**How to complete this task**
The answer must consist solely of the lines below starting at the one containing "pleased to announce" and ending at the one containing "Q: What’s a tuk-tuk’s favorite game?", repeated exactly, with both ends included and all pictures omitted.
"""
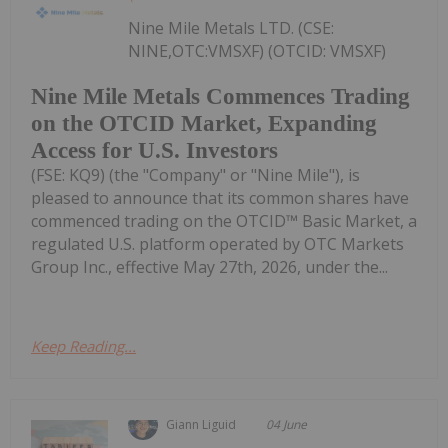
Nine Mile Metals LTD. (CSE:
NINE,OTC:VMSXF) (OTCID: VMSXF)
Nine Mile Metals Commences Trading
on the OTCID Market, Expanding
Access for U.S. Investors
(FSE: KQ9) (the "Company" or "Nine Mile"), is
pleased to announce that its common shares have
commenced trading on the OTCID™ Basic Market, a
regulated U.S. platform operated by OTC Markets
Group Inc., effective May 27th, 2026, under the...
Keep Reading...
Giann Liguid
04 June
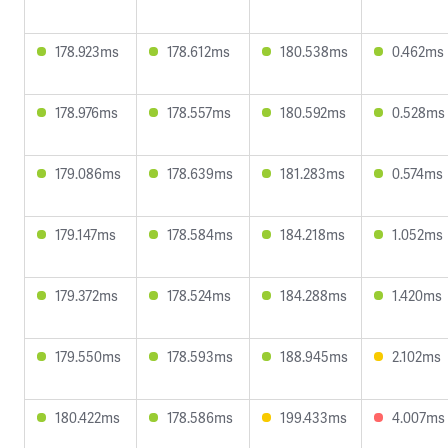
178.923ms
178.612ms
180.538ms
0.462ms
178.976ms
178.557ms
180.592ms
0.528ms
179.086ms
178.639ms
181.283ms
0.574ms
179.147ms
178.584ms
184.218ms
1.052ms
179.372ms
178.524ms
184.288ms
1.420ms
179.550ms
178.593ms
188.945ms
2.102ms
180.422ms
178.586ms
199.433ms
4.007ms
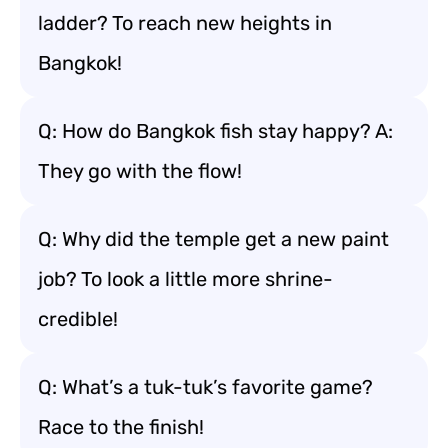
ladder? To reach new heights in
Bangkok!
Q: How do Bangkok fish stay happy? A:
They go with the flow!
Q: Why did the temple get a new paint
job? To look a little more shrine-
credible!
Q: What’s a tuk-tuk’s favorite game?
Race to the finish!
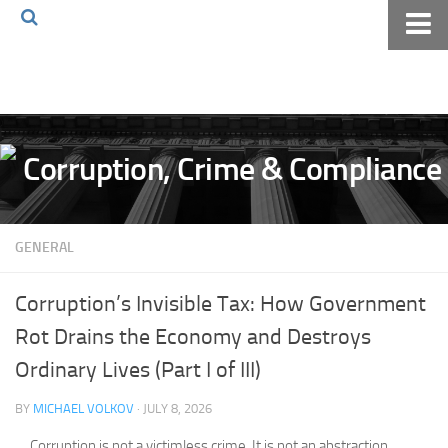
Home
About The Blog
Volkov Law TV
Events
Podcast
GENERAL
Books
Archives
Corruption’s Invisible Tax: How Government
Pay Online
Rot Drains the Economy and Destroys
The Volkov Law Group LLC
Ordinary Lives (Part I of III)
BY
MICHAEL VOLKOV
· JULY 8, 2026
Corruption is not a victimless crime. It is not an abstraction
"""
**Reply**
pleased to announce that its common shares have
commenced trading on the OTCID™ Basic Market, a
regulated U.S. platform operated by OTC Markets
Group Inc., effective May 27th, 2026, under the...
Keep Reading...
Giann Liguid
04 June
178.923ms
178.612ms
180.538ms
0.462ms
178.976ms
178.557ms
180.592ms
0.528ms
179.086ms
178.639ms
181.283ms
0.574ms
179.147ms
178.584ms
184.218ms
1.052ms
179.372ms
178.524ms
184.288ms
1.420ms
179.550ms
178.593ms
188.945ms
2.102ms
180.422ms
178.586ms
199.433ms
4.007ms
ladder? To reach new heights in
Bangkok!
Q: How do Bangkok fish stay happy? A:
They go with the flow!
Q: Why did the temple get a new paint
job? To look a little more shrine-
credible!
Q: What’s a tuk-tuk’s favorite game?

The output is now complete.